▸ **What the task requires**:
Rewrite the text of the entries below, changing every "Cocina" to "Hogar" and keeping everything else the same. Leave out the pictures.

▸ **Data for this exercise**:
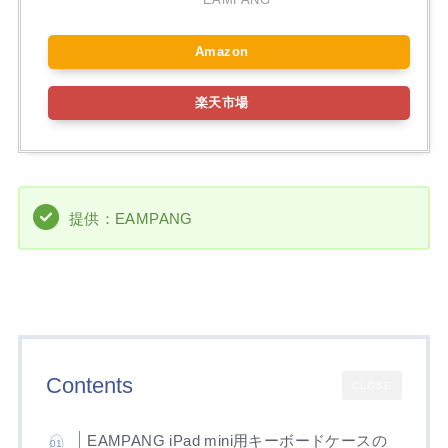
Amazon
楽天市場
提供：EAMPANG
Contents
CLOSE
EAMPANG iPad mini用キーボードケースの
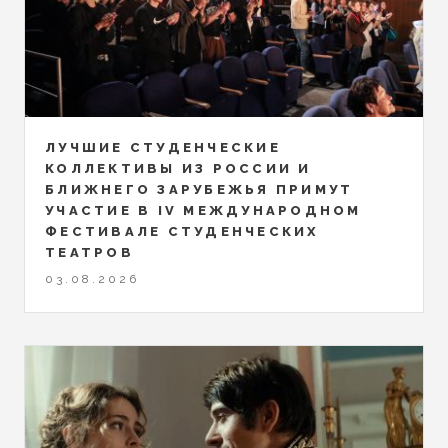
ЛУЧШИЕ СТУДЕНЧЕСКИЕ
КОЛЛЕКТИВЫ ИЗ РОССИИ И
БЛИЖНЕГО ЗАРУБЕЖЬЯ ПРИМУТ
УЧАСТИЕ В IV МЕЖДУНАРОДНОМ
ФЕСТИВАЛЕ СТУДЕНЧЕСКИХ
ТЕАТРОВ
03.08.2026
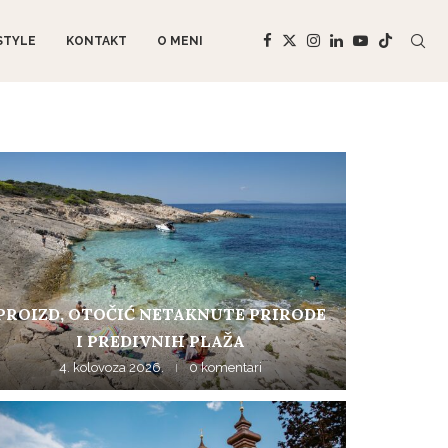
STYLE
KONTAKT
O MENI
PROIZD, OTOČIĆ NETAKNUTE PRIRODE
I PREDIVNIH PLAŽA
4. kolovoza 2026.
0 komentari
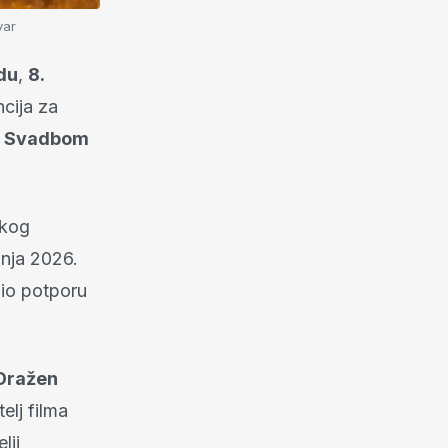
var
du
,
8.
ncija za
vi Svadbom
skog
pnja 2026.
io potporu
Dražen
telj filma
lji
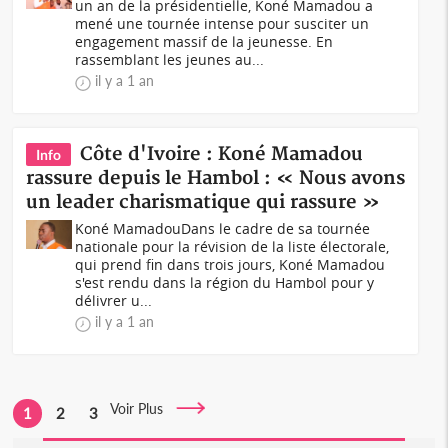
un an de la présidentielle, Koné Mamadou a
mené une tournée intense pour susciter un
engagement massif de la jeunesse. En
rassemblant les jeunes au...
il y a 1 an
Côte d'Ivoire : Koné Mamadou
Info
rassure depuis le Hambol : « Nous avons
un leader charismatique qui rassure »
Koné MamadouDans le cadre de sa tournée
nationale pour la révision de la liste électorale,
qui prend fin dans trois jours, Koné Mamadou
s'est rendu dans la région du Hambol pour y
délivrer u...
il y a 1 an
Voir Plus
1
2
3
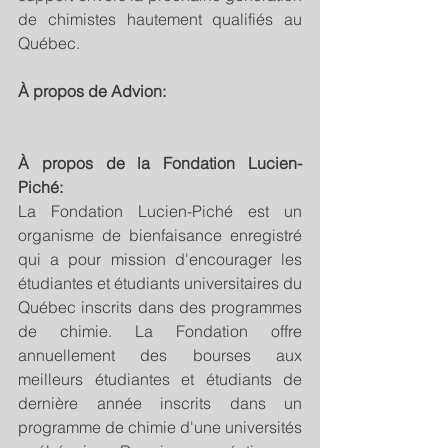
de chimistes hautement qualifiés au 
Québec.
À propos de Advion:
À propos de la Fondation Lucien-
Piché:
La Fondation Lucien-Piché est un 
organisme de bienfaisance enregistré 
qui a pour mission d'encourager les 
étudiantes et étudiants universitaires du 
Québec inscrits dans des programmes 
de chimie. La Fondation offre 
annuellement des bourses aux 
meilleurs étudiantes et étudiants de 
dernière année inscrits dans un 
programme de chimie d'une universités 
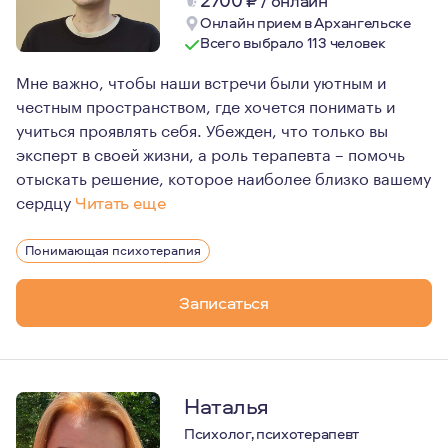
2700
₽
/
онлайн
Онлайн прием в Архангельске
Всего выбрало 113 человек
Мне важно, чтобы наши встречи были уютным и
честным пространством, где хочется понимать и
учиться проявлять себя. Убежден, что только вы
эксперт в своей жизни, а роль терапевта – помочь
отыскать решение, которое наиболее близко вашему
сердцу
Читать еще
Я смотрю на психотерапию как на пространство, в кото
Понимающая психотерапия
Работа с психологом помогала и мне лучше принимать и
Записаться
Наталья
Психолог, психотерапевт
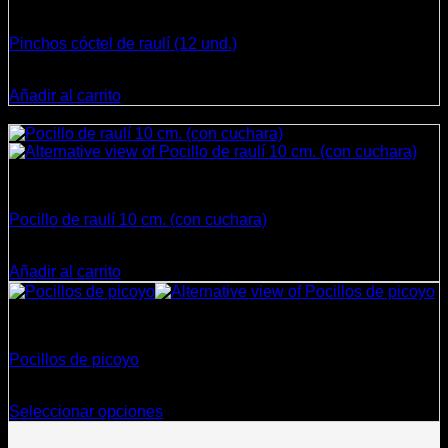
Cocina
Pinchos cóctel de raulí (12 und.)
$
5.950
Añadir al carrito
¡Oferta!
Cocina
Pocillo de raulí 10 cm. (con cuchara)
El
El
$
4.300
$
3.900
precio
precio
Añadir al carrito
original
actual
era:
es:
$4.300.
$3.900.
Cocina
Pocillos de picoyo
Rango
$
15.000
-
$
27.000
de
Seleccionar opciones
Este
precios:
producto
desde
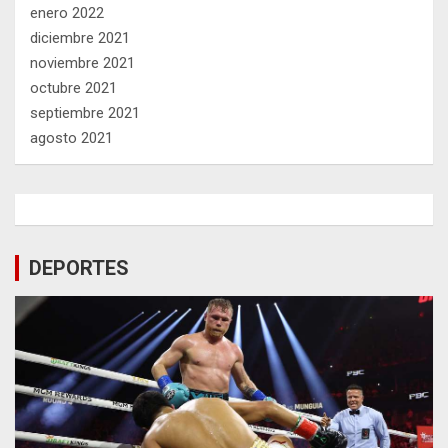
enero 2022
diciembre 2021
noviembre 2021
octubre 2021
septiembre 2021
agosto 2021
DEPORTES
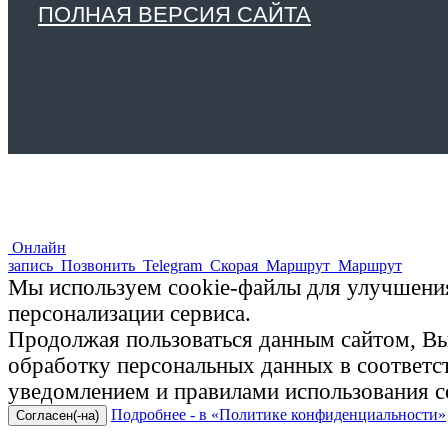
ПОЛНАЯ ВЕРСИЯ САЙТА
Онлайн
запись
Позвонить
Telegram
Скорая
Маршрут
Маршрут
Мы используем cookie-файлы для улучшения
персонализации сервиса.
Продолжая пользоваться данным сайтом, Вы 
обработку персональных данных в соответ
уведомлением и правилами использования c
Подробнее - в «Политике конфиденциальности»
Согласен(-на)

▸ **Result for this exercise**:
Amazon
楽天市場
提供：EAMPANG
Contents
CLOSE
EAMPANG iPad mini用キーボードケースの
ЛУЧШИЕ СТУДЕНЧЕСКИЕ
КОЛЛЕКТИВЫ ИЗ РОССИИ И
БЛИЖНЕГО ЗАРУБЕЖЬЯ ПРИМУТ
УЧАСТИЕ В IV МЕЖДУНАРОДНОМ
ФЕСТИВАЛЕ СТУДЕНЧЕСКИХ
ТЕАТРОВ
03.08.2026
STYLE
KONTAKT
O MENI
PROIZD, OTOČIĆ NETAKNUTE PRIRODE
I PREDIVNIH PLAŽA
4. kolovoza 2026.
0 komentari
var
du
,
8.
ncija za
vi Svadbom
skog
pnja 2026.
io potporu
Dražen
telj filma
lji
un an de la présidentielle, Koné Mamadou a
mené une tournée intense pour susciter un
engagement massif de la jeunesse. En
rassemblant les jeunes au...
il y a 1 an
Côte d'Ivoire : Koné Mamadou
Info
rassure depuis le Hambol : « Nous avons
un leader charismatique qui rassure »
Koné MamadouDans le cadre de sa tournée
nationale pour la révision de la liste électorale,
qui prend fin dans trois jours, Koné Mamadou
s'est rendu dans la région du Hambol pour y
délivrer u...
il y a 1 an
Voir Plus
1
2
3
de chimistes hautement qualifiés au 
Québec.
À propos de Advion:
À propos de la Fondation Lucien-
Piché:
La Fondation Lucien-Piché est un 
organisme de bienfaisance enregistré 
qui a pour mission d'encourager les 
étudiantes et étudiants universitaires du 
Québec inscrits dans des programmes 
de chimie. La Fondation offre 
annuellement des bourses aux 
meilleurs étudiantes et étudiants de 
dernière année inscrits dans un 
programme de chimie d'une universités 
2700
₽
/
онлайн
Онлайн прием в Архангельске
Всего выбрало 113 человек
Мне важно, чтобы наши встречи были уютным и
честным пространством, где хочется понимать и
учиться проявлять себя. Убежден, что только вы
эксперт в своей жизни, а роль терапевта – помочь
отыскать решение, которое наиболее близко вашему
сердцу
Читать еще
Я смотрю на психотерапию как на пространство, в кото
Понимающая психотерапия
Работа с психологом помогала и мне лучше принимать и
Записаться
Наталья
Психолог, психотерапевт
Hogar
Pinchos cóctel de raulí (12 und.)
$
5.950
Añadir al carrito
¡Oferta!
Hogar
Pocillo de raulí 10 cm. (con cuchara)
El
El
$
4.300
$
3.900
precio
precio
Añadir al carrito
original
actual
era:
es:
$4.300.
$3.900.
Hogar
Pocillos de picoyo
Rango
$
15.000
-
$
27.000
de
Seleccionar opciones
Este
precios:
producto
desde
enero 2022
diciembre 2021
noviembre 2021
octubre 2021
septiembre 2021
agosto 2021
DEPORTES
ПОЛНАЯ ВЕРСИЯ САЙТА
Онлайн
запись
Позвонить
Telegram
Скорая
Маршрут
Маршрут
Мы используем cookie-файлы для улучшения
персонализации сервиса.
Продолжая пользоваться данным сайтом, Вы 
обработку персональных данных в соответ
уведомлением и правилами использования c
Подробнее - в «Политике конфиденциальности»
Согласен(-на)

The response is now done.